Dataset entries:

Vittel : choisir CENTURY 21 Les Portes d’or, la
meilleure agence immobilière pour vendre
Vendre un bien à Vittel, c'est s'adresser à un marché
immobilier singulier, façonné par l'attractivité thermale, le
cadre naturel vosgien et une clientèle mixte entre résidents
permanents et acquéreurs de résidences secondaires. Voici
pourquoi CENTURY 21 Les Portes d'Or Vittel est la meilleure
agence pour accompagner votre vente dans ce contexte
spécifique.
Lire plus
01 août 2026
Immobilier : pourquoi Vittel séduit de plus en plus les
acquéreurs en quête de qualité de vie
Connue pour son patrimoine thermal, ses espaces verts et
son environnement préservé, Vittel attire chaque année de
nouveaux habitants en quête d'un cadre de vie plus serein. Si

About this task: Output every record above exactly as it appears.

Output for this exercise:
Vittel : choisir CENTURY 21 Les Portes d’or, la
meilleure agence immobilière pour vendre
Vendre un bien à Vittel, c'est s'adresser à un marché
immobilier singulier, façonné par l'attractivité thermale, le
cadre naturel vosgien et une clientèle mixte entre résidents
permanents et acquéreurs de résidences secondaires. Voici
pourquoi CENTURY 21 Les Portes d'Or Vittel est la meilleure
agence pour accompagner votre vente dans ce contexte
spécifique.
Lire plus
01 août 2026
Immobilier : pourquoi Vittel séduit de plus en plus les
acquéreurs en quête de qualité de vie
Connue pour son patrimoine thermal, ses espaces verts et
son environnement préservé, Vittel attire chaque année de
nouveaux habitants en quête d'un cadre de vie plus serein. Si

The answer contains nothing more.